### Problem requirements
Will you return, word for word, every line from the one holding "Where does the" through the end of the items, inclusive, leaving the pictures out of your answer?

### Input records
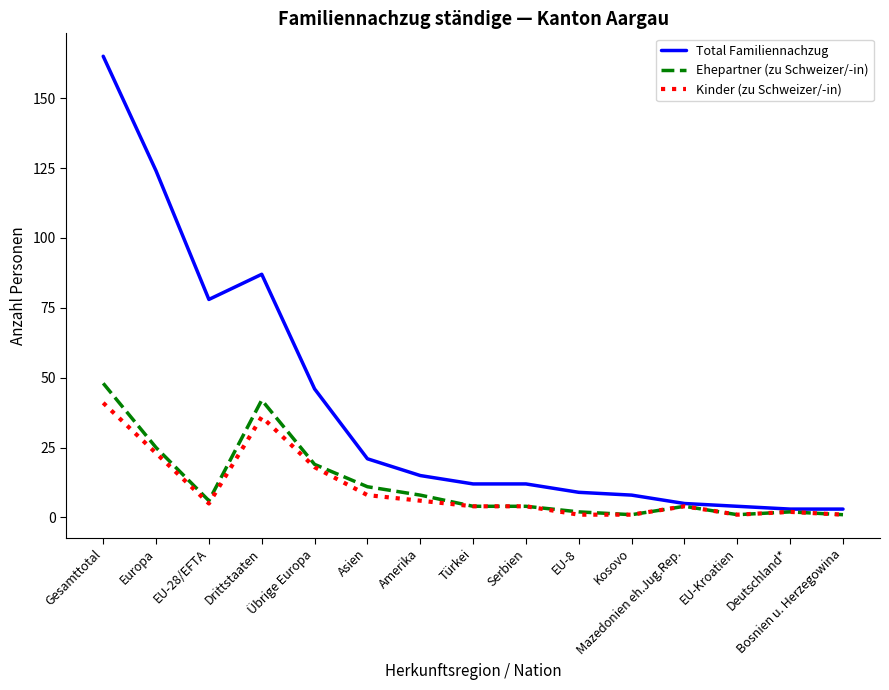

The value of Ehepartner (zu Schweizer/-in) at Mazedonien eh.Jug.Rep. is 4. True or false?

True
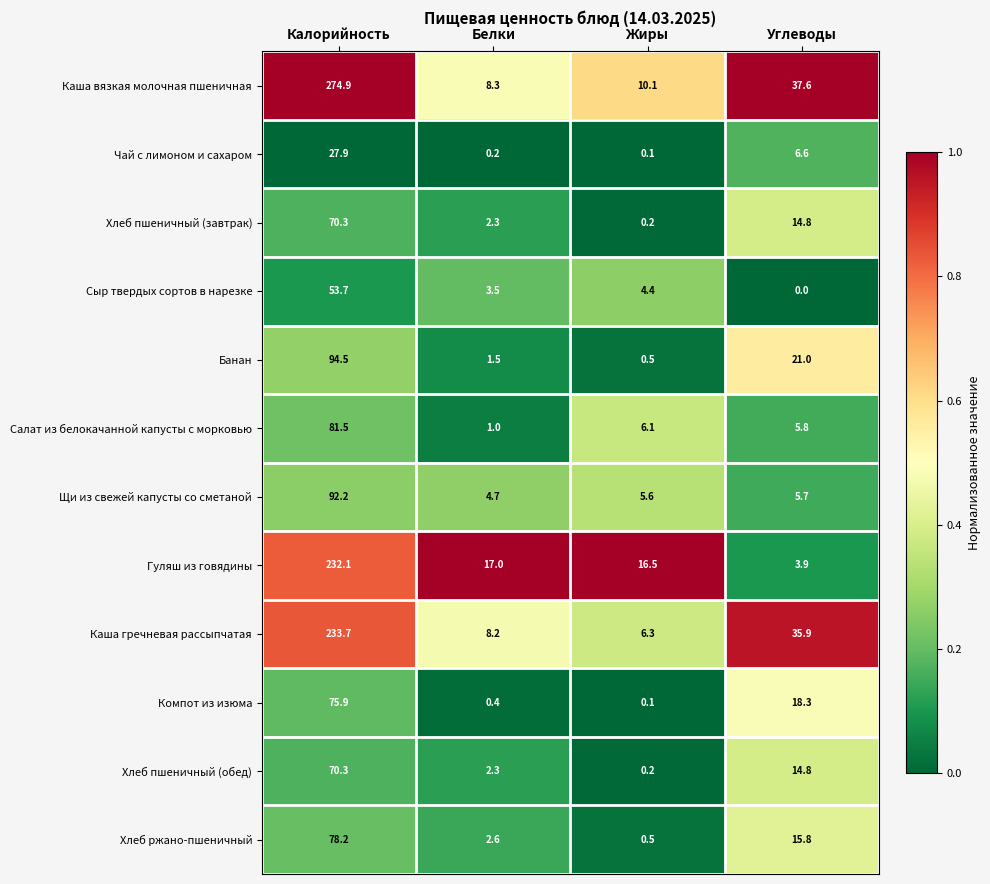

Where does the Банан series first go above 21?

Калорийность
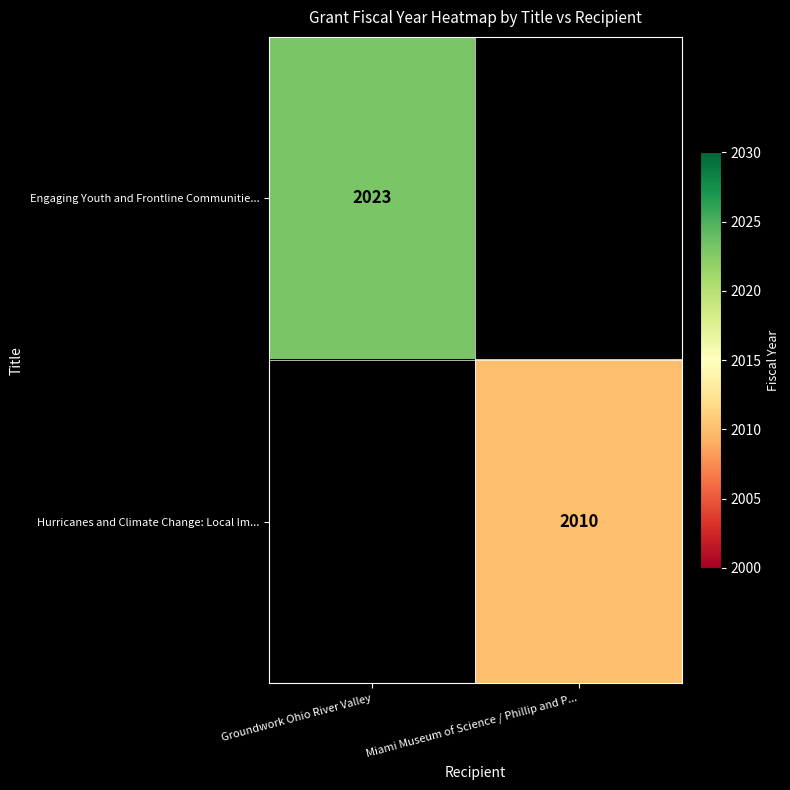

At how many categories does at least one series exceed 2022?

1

### Response to this exercise
Where does the Банан series first go above 21?

Калорийность

At how many categories does at least one series exceed 2022?

1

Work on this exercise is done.